EXERCISE PROMPT:
An exact copy of all the lines below is required, with every image left out.

[Collected data]
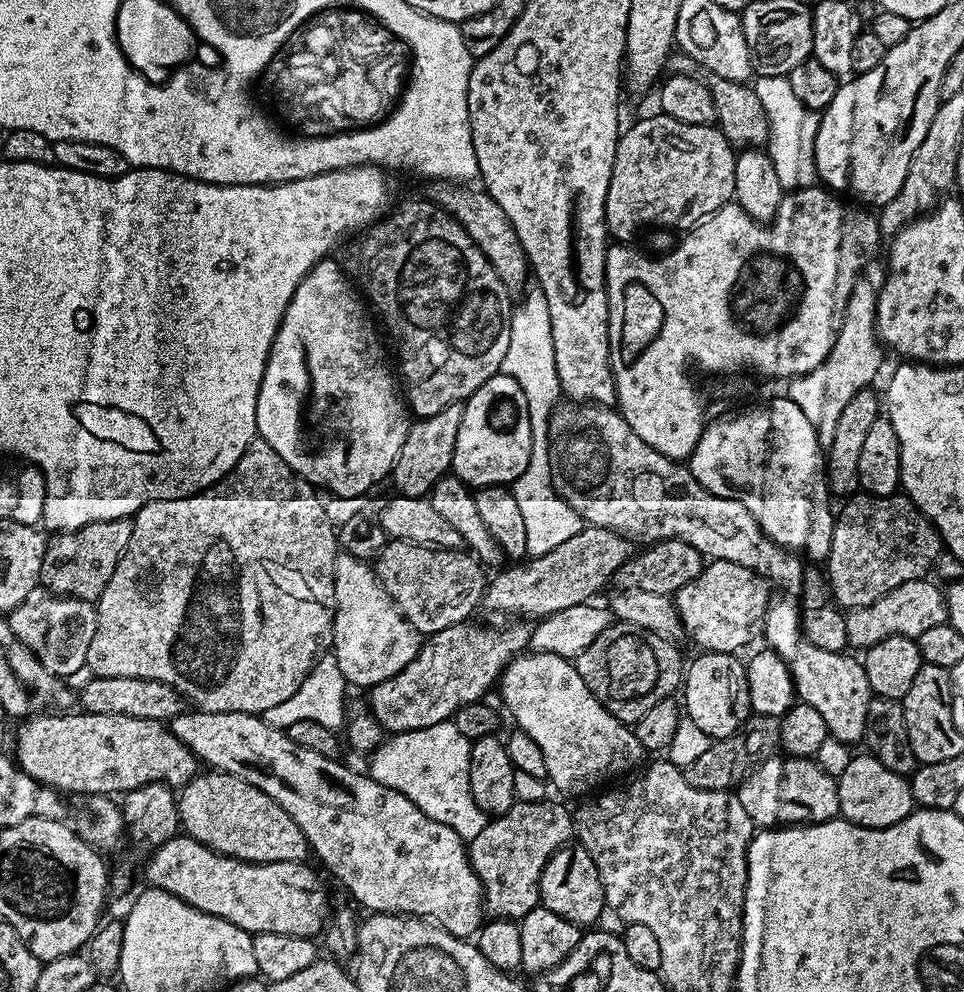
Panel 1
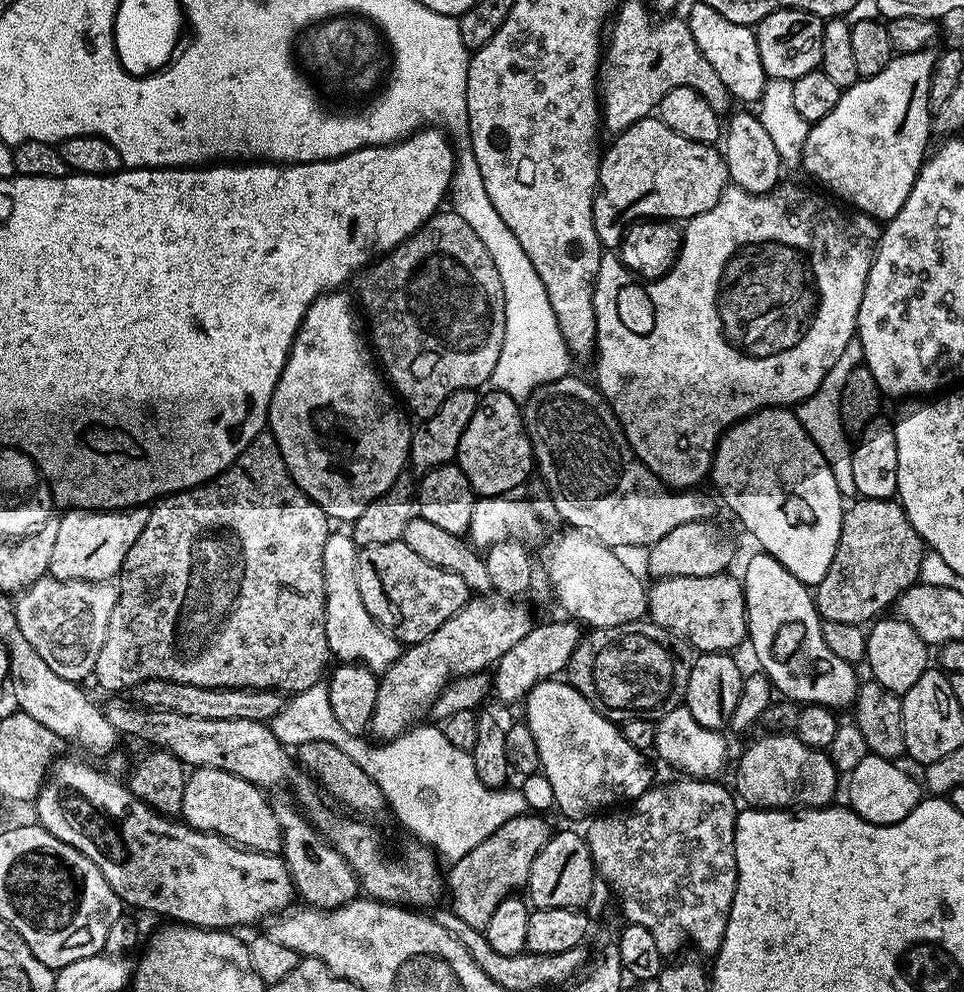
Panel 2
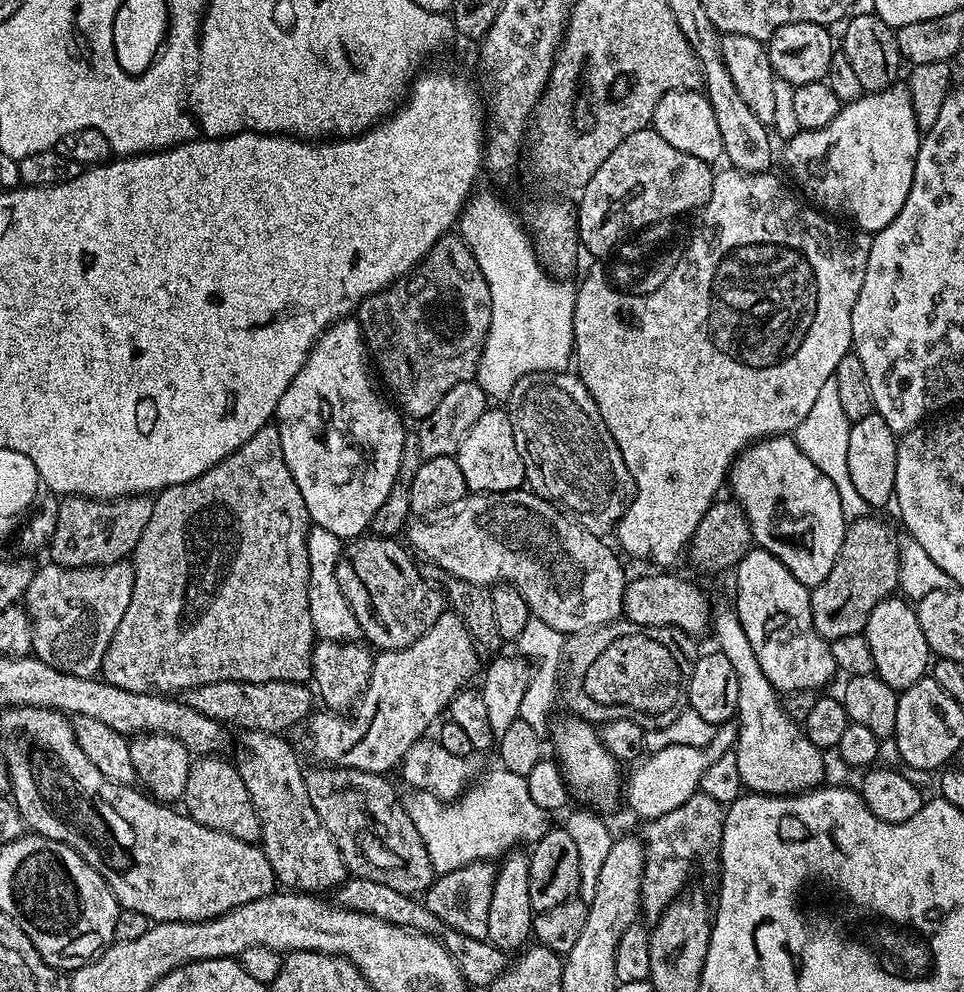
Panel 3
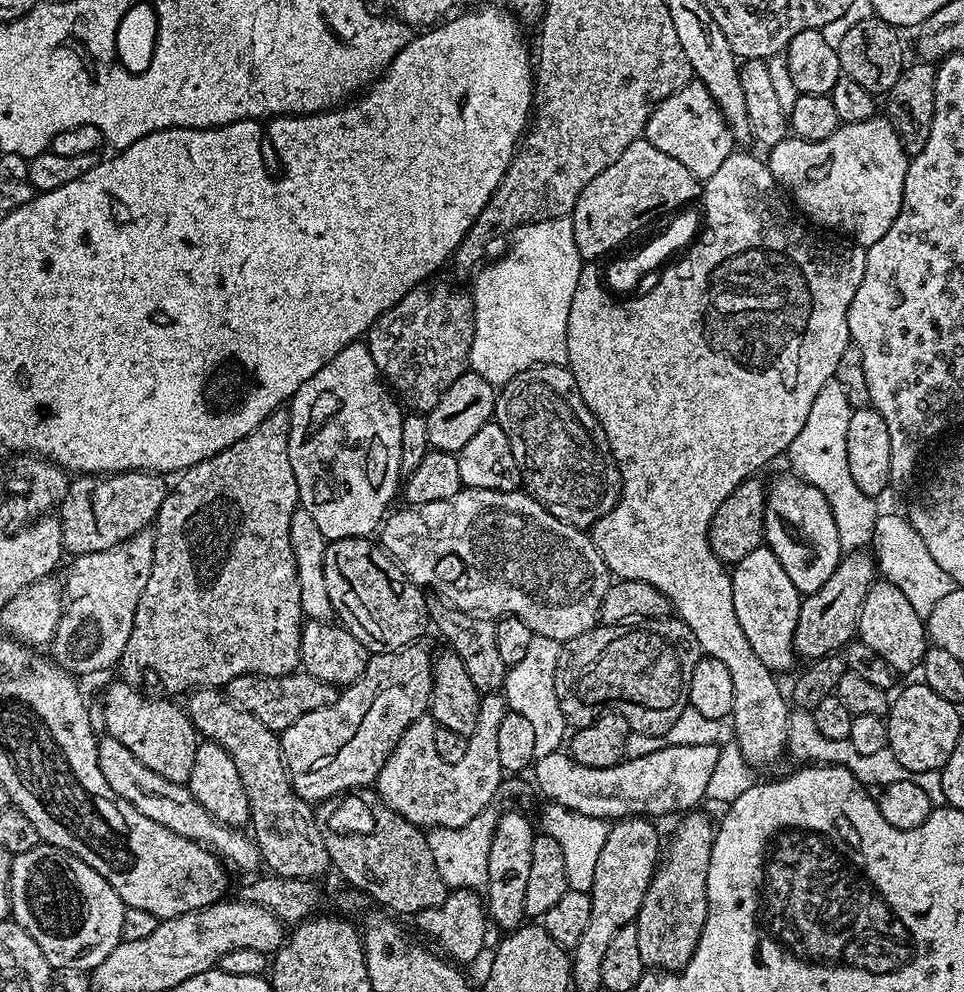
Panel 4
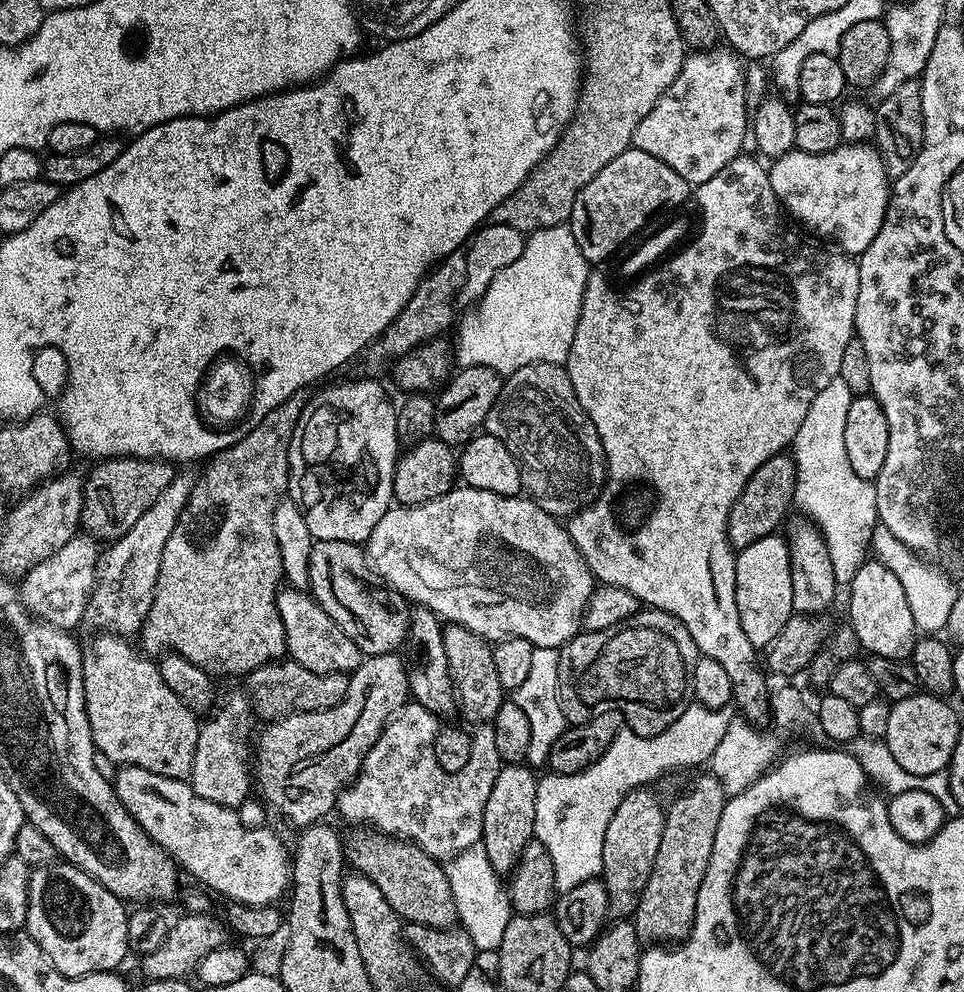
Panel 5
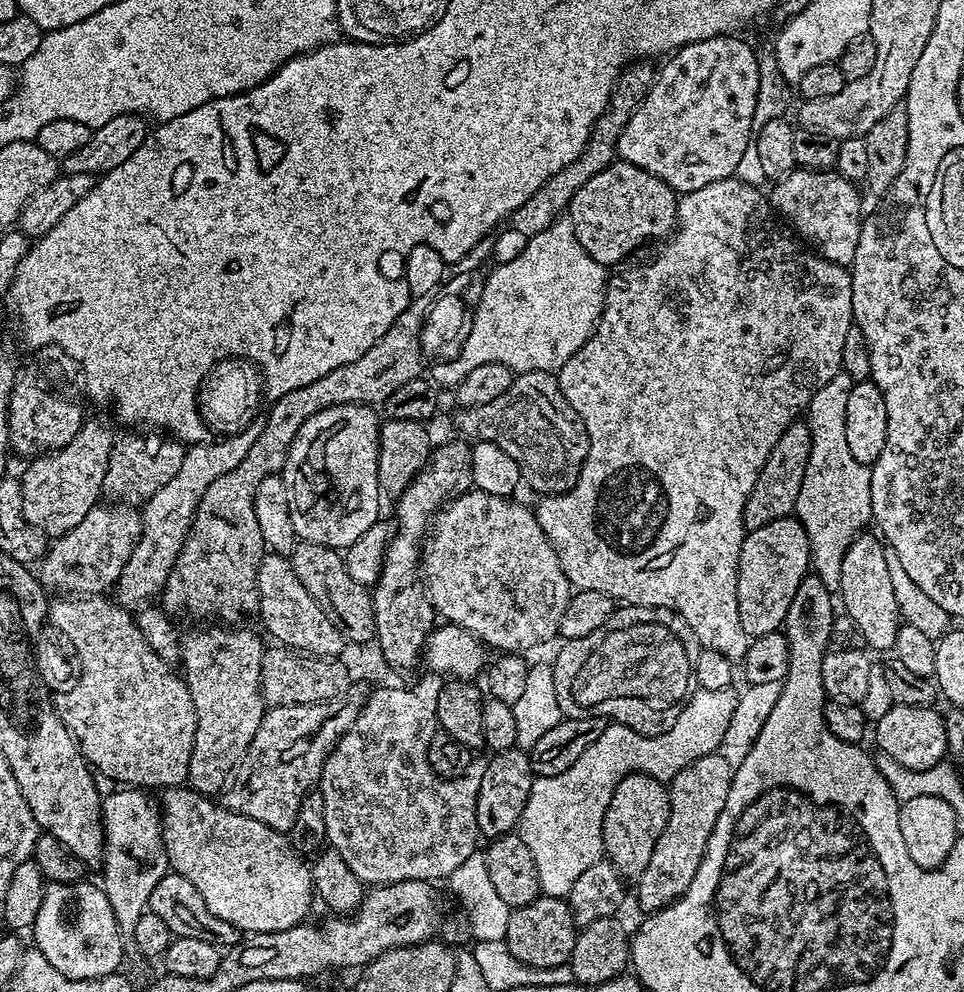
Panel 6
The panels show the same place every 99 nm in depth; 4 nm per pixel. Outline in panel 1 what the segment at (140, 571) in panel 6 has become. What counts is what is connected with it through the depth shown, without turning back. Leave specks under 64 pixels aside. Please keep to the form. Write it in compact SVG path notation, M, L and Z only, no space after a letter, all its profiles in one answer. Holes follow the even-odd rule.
M37 586L26 594L26 602L8 616L10 630L36 655L38 662L56 676L69 678L88 663L90 641L98 626L96 605L91 600L75 600L73 596L55 596L43 586Z

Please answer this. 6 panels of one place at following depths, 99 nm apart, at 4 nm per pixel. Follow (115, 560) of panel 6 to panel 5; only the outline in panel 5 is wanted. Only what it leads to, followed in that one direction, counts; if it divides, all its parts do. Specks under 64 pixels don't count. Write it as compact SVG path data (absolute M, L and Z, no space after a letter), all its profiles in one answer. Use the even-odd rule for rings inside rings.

WRITTEN ANSWER:
Panel 1
Panel 2
Panel 3
Panel 4
Panel 5
Panel 6
The panels show the same place every 99 nm in depth; 4 nm per pixel. Outline in panel 1 what the segment at (140, 571) in panel 6 has become. What counts is what is connected with it through the depth shown, without turning back. Leave specks under 64 pixels aside. Please keep to the form. Write it in compact SVG path notation, M, L and Z only, no space after a letter, all its profiles in one answer. Holes follow the even-odd rule.
M37 586L26 594L26 602L8 616L10 630L36 655L38 662L56 676L69 678L88 663L90 641L98 626L96 605L91 600L75 600L73 596L55 596L43 586Z

Please answer this. 6 panels of one place at following depths, 99 nm apart, at 4 nm per pixel. Follow (115, 560) of panel 6 to panel 5; only the outline in panel 5 is wanted. Only what it leads to, followed in that one direction, counts; if it divides, all its parts do. Specks under 64 pixels don't count. Write it as compact SVG path data (absolute M, L and Z, no space after a letter), all its profiles in one answer. Use the even-odd rule for rings inside rings.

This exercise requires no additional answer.